### ENTRIES PROVIDED
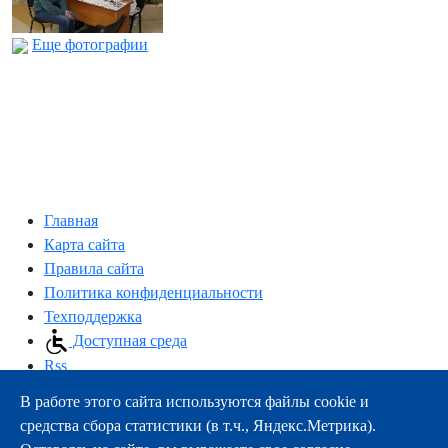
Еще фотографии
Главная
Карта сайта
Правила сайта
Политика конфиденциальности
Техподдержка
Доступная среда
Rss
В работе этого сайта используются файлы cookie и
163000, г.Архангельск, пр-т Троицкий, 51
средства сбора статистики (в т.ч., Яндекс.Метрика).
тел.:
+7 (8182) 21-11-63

### JOB
Every line from the one containing "В работе этого" to the close of the records must be reproduced exactly. Include both ends and nothing more.

### ANSWER SECTION
В работе этого сайта используются файлы cookie и
163000, г.Архангельск, пр-т Троицкий, 51
средства сбора статистики (в т.ч., Яндекс.Метрика).
тел.:
+7 (8182) 21-11-63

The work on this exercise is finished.